General information
- Type: Paramotor
- National origin: United Kingdom
- Manufacturer: Rad Aviation
- Designer: John Radford
- Status: Production completed

= Rad SXL Custom =

British paramotor

The Rad SXL Custom is a British paramotor that was designed by John Radford and produced by Rad Aviation of Kidlington for powered paragliding. Now out of production, when it was available the aircraft was supplied complete and ready-to-fly.

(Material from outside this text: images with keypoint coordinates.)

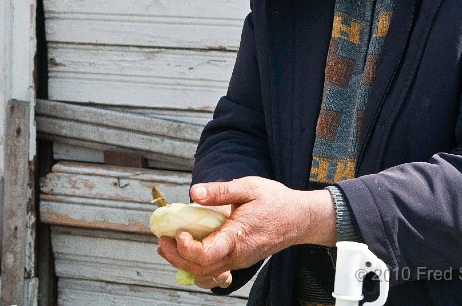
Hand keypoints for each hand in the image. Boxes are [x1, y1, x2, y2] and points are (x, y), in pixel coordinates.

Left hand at [156, 177, 335, 283]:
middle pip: (199, 269)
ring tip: (168, 246)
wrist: (300, 218)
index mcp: (238, 238)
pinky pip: (214, 272)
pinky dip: (196, 266)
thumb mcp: (248, 187)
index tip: (179, 231)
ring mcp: (238, 261)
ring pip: (205, 274)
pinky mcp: (239, 261)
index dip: (186, 247)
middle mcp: (237, 256)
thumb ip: (220, 191)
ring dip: (183, 263)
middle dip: (175, 256)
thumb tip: (193, 192)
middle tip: (161, 239)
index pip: (206, 255)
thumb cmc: (276, 201)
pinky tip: (188, 251)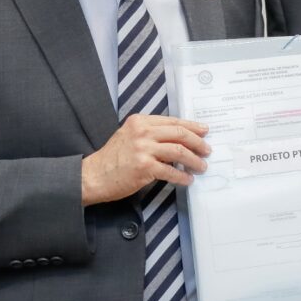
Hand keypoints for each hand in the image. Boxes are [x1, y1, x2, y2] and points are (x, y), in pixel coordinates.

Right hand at [80, 115, 209, 205]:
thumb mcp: (128, 135)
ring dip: (194, 160)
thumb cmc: (112, 158)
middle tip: (207, 150)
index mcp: (140, 121)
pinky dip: (182, 176)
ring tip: (201, 166)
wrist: (93, 176)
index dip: (192, 126)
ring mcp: (143, 149)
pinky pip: (171, 171)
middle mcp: (142, 132)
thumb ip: (150, 132)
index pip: (173, 121)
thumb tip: (178, 138)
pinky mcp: (144, 167)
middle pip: (179, 134)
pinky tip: (187, 180)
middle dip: (198, 142)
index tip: (204, 131)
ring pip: (179, 151)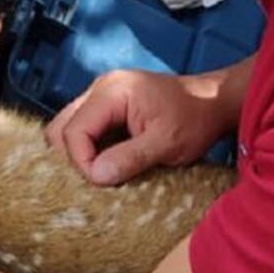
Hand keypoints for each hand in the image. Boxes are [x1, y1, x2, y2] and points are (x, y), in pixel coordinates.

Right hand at [45, 70, 230, 185]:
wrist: (213, 101)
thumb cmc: (194, 119)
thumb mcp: (167, 143)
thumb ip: (130, 157)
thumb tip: (95, 176)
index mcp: (112, 92)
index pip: (74, 130)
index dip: (80, 161)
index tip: (100, 184)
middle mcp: (100, 89)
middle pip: (61, 127)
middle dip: (72, 158)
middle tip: (94, 181)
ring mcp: (101, 96)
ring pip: (68, 128)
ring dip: (79, 154)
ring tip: (99, 175)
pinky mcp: (107, 107)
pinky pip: (84, 129)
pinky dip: (89, 149)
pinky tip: (106, 165)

==Design and development==
The SXL Custom was designed with a focus on lightness. It was intended to comply with the US FAR 103 Ultralight Vehicles rules as well as European regulations. It features a paraglider-style wing, single-place accommodation and a single 14 hp Radne Raket 120 engine in pusher configuration with a 3:1 ratio reduction drive, recoil start and a 95 cm diameter three-bladed, ground adjustable, composite propeller. The fuel tank capacity is 8 L. The aircraft chassis is built from a combination of high-tensile steel. An optional completely dismantle-able cage was a factory option to improve ground portability.

Acceptable pilot weight is up to 100 kg.

As is the case with all paramotors, take-off and landing is accomplished by foot. Inflight steering is accomplished via handles that actuate the canopy brakes, creating roll and yaw.